[Dataset records]
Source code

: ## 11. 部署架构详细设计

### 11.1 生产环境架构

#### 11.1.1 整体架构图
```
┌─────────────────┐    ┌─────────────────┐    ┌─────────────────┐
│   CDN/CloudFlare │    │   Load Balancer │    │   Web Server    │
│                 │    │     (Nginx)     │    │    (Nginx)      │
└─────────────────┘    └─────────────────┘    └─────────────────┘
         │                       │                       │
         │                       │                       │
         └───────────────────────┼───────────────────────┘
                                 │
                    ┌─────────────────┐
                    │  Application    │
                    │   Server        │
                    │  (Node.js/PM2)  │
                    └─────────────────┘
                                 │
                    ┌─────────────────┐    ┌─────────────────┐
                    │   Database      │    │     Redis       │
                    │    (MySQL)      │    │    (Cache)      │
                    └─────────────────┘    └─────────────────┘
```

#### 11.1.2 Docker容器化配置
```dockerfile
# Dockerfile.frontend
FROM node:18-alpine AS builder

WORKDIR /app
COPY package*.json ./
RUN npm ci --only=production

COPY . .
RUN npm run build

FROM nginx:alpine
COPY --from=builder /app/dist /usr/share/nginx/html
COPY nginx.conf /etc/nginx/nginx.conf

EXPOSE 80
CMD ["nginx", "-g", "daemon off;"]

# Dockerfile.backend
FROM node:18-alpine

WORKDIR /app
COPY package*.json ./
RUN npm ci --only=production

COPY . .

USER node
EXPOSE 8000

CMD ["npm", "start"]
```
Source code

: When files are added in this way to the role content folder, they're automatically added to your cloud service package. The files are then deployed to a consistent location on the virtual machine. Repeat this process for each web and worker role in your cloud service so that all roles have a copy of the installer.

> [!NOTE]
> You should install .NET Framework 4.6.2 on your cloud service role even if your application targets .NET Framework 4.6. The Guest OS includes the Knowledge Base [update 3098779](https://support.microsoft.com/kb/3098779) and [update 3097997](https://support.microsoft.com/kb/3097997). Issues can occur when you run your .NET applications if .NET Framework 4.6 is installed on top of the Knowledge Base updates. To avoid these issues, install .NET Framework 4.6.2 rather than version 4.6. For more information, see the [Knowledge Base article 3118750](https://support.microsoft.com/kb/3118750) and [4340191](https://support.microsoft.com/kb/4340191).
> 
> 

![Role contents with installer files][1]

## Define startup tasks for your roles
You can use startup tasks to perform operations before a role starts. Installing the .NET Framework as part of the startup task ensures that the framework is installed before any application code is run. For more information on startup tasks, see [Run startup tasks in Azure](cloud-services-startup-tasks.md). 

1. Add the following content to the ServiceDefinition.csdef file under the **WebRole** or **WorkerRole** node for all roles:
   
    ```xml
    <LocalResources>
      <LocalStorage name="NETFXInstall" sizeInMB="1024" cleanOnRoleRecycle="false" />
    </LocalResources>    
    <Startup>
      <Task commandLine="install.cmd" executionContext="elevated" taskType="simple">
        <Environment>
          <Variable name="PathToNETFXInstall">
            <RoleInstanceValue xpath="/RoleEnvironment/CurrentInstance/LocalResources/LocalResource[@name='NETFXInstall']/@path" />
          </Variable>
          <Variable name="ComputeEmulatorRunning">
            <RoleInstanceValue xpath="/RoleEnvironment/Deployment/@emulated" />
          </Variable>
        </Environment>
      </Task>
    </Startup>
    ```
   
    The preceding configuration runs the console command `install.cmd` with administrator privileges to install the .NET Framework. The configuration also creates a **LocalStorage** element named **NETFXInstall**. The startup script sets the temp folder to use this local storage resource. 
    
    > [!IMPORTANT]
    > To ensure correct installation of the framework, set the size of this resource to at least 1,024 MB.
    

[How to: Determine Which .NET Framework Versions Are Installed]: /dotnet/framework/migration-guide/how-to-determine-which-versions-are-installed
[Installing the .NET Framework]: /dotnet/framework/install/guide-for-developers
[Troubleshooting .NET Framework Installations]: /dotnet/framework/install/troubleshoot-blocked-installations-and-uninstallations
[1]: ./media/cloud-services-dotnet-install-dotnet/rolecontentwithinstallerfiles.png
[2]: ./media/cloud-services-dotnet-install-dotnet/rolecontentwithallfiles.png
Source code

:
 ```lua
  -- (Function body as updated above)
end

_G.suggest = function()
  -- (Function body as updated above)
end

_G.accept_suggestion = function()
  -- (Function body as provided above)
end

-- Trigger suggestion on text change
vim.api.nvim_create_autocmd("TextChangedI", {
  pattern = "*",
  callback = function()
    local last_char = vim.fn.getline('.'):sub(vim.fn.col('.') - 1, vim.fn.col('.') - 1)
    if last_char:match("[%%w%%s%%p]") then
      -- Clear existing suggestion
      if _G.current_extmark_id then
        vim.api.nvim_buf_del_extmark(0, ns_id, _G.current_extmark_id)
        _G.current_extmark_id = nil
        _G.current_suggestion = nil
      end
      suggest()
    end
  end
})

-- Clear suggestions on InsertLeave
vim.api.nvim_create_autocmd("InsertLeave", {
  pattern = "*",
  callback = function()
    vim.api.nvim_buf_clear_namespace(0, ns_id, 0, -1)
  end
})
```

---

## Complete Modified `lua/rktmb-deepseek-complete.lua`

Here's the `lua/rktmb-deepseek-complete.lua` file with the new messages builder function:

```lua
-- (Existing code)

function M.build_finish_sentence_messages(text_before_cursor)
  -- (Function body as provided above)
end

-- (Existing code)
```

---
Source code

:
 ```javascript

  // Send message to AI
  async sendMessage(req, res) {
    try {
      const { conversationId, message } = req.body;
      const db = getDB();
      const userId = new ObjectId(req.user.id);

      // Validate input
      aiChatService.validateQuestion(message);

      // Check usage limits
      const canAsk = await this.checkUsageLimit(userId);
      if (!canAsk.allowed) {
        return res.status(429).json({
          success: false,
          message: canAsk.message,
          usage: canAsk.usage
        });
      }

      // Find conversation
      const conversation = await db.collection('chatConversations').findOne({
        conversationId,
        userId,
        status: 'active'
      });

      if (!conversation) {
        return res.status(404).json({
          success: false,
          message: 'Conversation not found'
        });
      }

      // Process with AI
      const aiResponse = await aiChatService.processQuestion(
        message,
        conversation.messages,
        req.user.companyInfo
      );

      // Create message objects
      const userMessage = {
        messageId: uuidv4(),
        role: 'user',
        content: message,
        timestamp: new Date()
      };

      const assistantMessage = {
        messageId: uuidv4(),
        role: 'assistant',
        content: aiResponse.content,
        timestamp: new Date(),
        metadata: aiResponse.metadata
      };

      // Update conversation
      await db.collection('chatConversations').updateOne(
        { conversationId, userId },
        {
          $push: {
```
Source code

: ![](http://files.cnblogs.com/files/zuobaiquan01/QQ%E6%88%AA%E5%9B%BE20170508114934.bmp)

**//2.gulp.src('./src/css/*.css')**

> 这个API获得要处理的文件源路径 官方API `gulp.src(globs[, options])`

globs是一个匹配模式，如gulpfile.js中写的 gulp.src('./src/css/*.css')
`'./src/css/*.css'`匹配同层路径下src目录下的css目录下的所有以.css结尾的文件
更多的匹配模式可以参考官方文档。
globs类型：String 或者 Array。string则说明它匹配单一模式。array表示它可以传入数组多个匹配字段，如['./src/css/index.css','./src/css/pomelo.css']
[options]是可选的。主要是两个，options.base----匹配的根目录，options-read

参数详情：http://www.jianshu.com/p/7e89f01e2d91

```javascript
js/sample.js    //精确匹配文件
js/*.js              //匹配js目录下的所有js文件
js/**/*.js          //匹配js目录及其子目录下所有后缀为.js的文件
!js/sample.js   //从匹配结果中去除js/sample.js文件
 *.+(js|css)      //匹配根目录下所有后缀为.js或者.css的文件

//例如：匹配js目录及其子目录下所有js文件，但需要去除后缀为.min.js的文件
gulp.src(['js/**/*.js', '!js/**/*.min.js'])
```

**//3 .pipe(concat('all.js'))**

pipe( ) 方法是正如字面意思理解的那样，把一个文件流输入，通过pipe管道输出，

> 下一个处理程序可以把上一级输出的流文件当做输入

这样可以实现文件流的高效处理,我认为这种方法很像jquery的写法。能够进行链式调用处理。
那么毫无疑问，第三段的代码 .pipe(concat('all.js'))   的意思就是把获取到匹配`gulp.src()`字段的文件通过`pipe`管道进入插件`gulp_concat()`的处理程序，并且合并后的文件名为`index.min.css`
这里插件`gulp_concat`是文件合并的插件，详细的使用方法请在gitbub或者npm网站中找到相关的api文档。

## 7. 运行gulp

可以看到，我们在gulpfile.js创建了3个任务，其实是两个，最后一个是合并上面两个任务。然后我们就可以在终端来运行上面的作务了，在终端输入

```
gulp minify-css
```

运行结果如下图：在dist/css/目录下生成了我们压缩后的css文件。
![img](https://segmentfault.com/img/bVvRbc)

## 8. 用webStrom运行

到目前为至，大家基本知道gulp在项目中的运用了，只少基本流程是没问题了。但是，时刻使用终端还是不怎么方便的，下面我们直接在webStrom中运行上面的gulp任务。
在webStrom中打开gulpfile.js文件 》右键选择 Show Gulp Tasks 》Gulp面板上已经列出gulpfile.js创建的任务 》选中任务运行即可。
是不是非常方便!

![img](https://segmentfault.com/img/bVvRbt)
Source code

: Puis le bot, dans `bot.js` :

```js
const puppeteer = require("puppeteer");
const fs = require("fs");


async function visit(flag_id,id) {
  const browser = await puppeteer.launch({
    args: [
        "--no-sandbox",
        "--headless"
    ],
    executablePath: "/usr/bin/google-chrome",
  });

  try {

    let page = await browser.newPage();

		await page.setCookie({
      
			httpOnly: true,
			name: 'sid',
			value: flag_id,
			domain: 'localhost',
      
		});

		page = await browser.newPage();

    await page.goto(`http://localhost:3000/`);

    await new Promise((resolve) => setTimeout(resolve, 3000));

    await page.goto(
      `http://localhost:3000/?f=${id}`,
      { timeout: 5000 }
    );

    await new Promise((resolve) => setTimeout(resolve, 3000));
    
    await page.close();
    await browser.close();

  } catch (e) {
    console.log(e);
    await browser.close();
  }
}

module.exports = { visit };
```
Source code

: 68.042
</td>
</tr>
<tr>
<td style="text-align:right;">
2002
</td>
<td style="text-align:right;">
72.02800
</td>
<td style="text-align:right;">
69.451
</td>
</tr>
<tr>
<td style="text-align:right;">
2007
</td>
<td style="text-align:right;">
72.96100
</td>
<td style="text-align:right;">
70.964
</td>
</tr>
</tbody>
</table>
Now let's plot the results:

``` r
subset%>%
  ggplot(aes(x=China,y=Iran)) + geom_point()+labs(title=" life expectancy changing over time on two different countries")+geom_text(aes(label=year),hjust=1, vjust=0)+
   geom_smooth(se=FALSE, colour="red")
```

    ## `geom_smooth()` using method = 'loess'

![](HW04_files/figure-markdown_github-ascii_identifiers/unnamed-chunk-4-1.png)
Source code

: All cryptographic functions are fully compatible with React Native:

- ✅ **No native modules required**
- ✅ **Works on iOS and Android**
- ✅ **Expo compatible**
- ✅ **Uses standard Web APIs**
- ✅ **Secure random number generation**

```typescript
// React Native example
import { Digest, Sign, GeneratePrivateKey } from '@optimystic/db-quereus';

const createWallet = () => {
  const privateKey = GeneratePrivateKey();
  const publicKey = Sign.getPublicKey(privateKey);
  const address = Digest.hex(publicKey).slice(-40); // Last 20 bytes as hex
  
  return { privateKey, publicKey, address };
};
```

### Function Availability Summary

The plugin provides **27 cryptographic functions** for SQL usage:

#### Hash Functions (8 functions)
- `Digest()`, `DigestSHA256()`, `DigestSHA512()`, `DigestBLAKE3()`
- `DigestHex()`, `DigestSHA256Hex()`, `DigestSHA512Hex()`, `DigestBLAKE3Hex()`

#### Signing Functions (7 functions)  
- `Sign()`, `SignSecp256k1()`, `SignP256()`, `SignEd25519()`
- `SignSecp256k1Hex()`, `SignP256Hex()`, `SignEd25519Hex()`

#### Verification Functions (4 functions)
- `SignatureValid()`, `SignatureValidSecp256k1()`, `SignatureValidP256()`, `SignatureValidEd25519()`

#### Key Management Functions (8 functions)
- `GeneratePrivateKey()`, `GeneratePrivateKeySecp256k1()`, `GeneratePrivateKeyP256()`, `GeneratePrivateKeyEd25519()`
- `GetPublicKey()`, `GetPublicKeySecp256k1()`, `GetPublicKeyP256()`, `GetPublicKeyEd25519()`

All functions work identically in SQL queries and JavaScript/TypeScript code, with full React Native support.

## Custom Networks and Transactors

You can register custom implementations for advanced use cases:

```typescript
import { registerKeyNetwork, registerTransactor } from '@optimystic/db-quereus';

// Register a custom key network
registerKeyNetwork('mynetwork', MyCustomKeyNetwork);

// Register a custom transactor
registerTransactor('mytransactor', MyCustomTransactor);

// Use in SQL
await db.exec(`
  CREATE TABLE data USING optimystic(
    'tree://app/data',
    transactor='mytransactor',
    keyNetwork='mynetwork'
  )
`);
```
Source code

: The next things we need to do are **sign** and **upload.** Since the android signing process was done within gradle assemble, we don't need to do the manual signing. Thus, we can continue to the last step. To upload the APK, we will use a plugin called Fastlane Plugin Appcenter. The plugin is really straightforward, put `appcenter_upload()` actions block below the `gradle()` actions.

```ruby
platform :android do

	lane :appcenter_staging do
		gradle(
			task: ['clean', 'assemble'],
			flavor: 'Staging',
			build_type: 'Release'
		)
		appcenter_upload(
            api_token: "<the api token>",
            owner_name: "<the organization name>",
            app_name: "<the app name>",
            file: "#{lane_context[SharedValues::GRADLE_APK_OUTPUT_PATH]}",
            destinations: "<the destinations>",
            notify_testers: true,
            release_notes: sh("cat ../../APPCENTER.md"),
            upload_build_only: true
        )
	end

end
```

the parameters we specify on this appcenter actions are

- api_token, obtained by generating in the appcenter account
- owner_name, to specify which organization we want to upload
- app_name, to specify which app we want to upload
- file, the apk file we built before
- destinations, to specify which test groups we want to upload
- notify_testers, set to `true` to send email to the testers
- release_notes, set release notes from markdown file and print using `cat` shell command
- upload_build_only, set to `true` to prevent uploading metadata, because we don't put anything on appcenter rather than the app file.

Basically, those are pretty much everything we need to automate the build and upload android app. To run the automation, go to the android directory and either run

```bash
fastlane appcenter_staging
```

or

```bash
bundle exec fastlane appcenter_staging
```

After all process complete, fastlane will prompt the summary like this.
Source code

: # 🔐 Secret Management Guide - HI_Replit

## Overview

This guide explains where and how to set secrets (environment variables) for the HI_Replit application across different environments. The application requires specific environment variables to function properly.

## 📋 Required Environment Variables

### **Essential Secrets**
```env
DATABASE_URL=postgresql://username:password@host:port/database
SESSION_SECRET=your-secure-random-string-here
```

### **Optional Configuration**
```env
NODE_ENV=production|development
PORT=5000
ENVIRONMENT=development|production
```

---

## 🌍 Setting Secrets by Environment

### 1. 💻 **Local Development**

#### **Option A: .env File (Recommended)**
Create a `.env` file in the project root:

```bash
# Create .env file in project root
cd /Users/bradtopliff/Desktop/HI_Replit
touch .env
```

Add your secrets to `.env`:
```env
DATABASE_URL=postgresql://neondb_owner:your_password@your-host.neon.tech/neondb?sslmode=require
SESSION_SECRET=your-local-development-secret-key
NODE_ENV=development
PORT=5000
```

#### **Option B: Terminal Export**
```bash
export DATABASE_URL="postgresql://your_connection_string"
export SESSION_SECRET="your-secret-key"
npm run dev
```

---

__Task requirements__
Determine which lines above include the word "that", and report those lines in full.

__Solution__
: When files are added in this way to the role content folder, they're automatically added to your cloud service package. The files are then deployed to a consistent location on the virtual machine. Repeat this process for each web and worker role in your cloud service so that all roles have a copy of the installer.
You can use startup tasks to perform operations before a role starts. Installing the .NET Framework as part of the startup task ensures that the framework is installed before any application code is run. For more information on startup tasks, see [Run startup tasks in Azure](cloud-services-startup-tasks.md). 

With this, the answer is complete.